**What is expected**: A faithful copy without images is required: write out all the records exactly.

- Opening Delimiter -

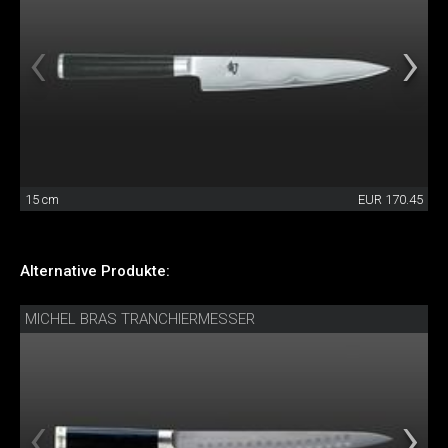
15 cm
EUR 170.45
Alternative Produkte:
MICHEL BRAS TRANCHIERMESSER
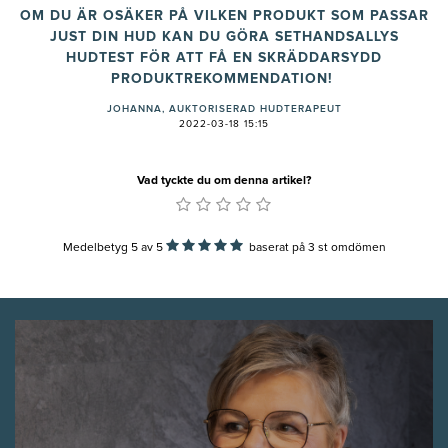
OM DU ÄR OSÄKER PÅ VILKEN PRODUKT SOM PASSAR
JUST DIN HUD KAN DU GÖRA SETHANDSALLYS
HUDTEST FÖR ATT FÅ EN SKRÄDDARSYDD
PRODUKTREKOMMENDATION!
JOHANNA, AUKTORISERAD HUDTERAPEUT
2022-03-18 15:15
Vad tyckte du om denna artikel?
Medelbetyg 5
av
5
baserat på
3
st omdömen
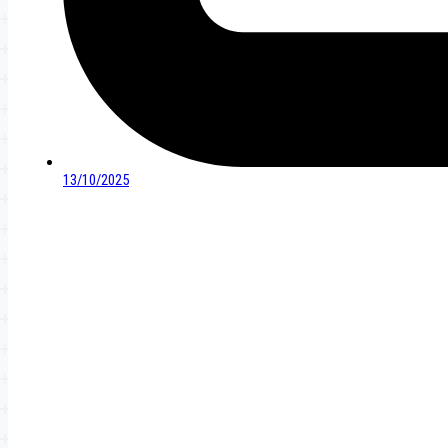
13/10/2025
Điều
hướng
bài
viết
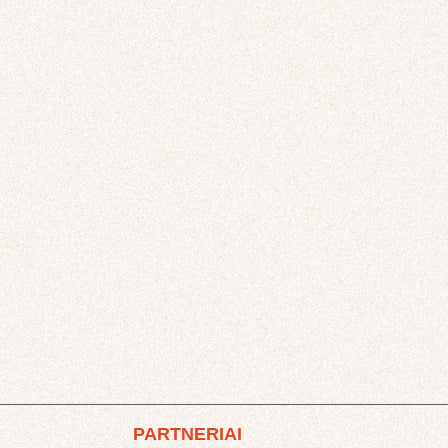
PARTNERIAI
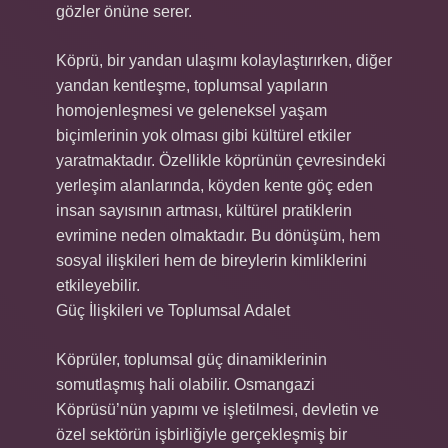
gözler önüne serer.
Köprü, bir yandan ulaşımı kolaylaştırırken, diğer
yandan kentleşme, toplumsal yapıların
homojenleşmesi ve geleneksel yaşam
biçimlerinin yok olması gibi kültürel etkiler
yaratmaktadır. Özellikle köprünün çevresindeki
yerleşim alanlarında, köyden kente göç eden
insan sayısının artması, kültürel pratiklerin
evrimine neden olmaktadır. Bu dönüşüm, hem
sosyal ilişkileri hem de bireylerin kimliklerini
etkileyebilir.
Güç İlişkileri ve Toplumsal Adalet
Köprüler, toplumsal güç dinamiklerinin
somutlaşmış hali olabilir. Osmangazi
Köprüsü’nün yapımı ve işletilmesi, devletin ve
özel sektörün işbirliğiyle gerçekleşmiş bir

- Closing Delimiter -

**Exercise output**:
15 cm
EUR 170.45
Alternative Produkte:
MICHEL BRAS TRANCHIERMESSER
OM DU ÄR OSÄKER PÅ VILKEN PRODUKT SOM PASSAR
JUST DIN HUD KAN DU GÖRA SETHANDSALLYS
HUDTEST FÖR ATT FÅ EN SKRÄDDARSYDD
PRODUKTREKOMMENDATION!
JOHANNA, AUKTORISERAD HUDTERAPEUT
2022-03-18 15:15
Vad tyckte du om denna artikel?
Medelbetyg 5
av
5
baserat på
3
st omdömen
13/10/2025
Điều
hướng
bài
viết
PARTNERIAI
gözler önüne serer.
Köprü, bir yandan ulaşımı kolaylaştırırken, diğer
yandan kentleşme, toplumsal yapıların
homojenleşmesi ve geleneksel yaşam
biçimlerinin yok olması gibi kültürel etkiler
yaratmaktadır. Özellikle köprünün çevresindeki
yerleşim alanlarında, köyden kente göç eden
insan sayısının artması, kültürel pratiklerin
evrimine neden olmaktadır. Bu dönüşüm, hem
sosyal ilişkileri hem de bireylerin kimliklerini
etkileyebilir.
Güç İlişkileri ve Toplumsal Adalet
Köprüler, toplumsal güç dinamiklerinin
somutlaşmış hali olabilir. Osmangazi
Köprüsü’nün yapımı ve işletilmesi, devletin ve
özel sektörün işbirliğiyle gerçekleşmiş bir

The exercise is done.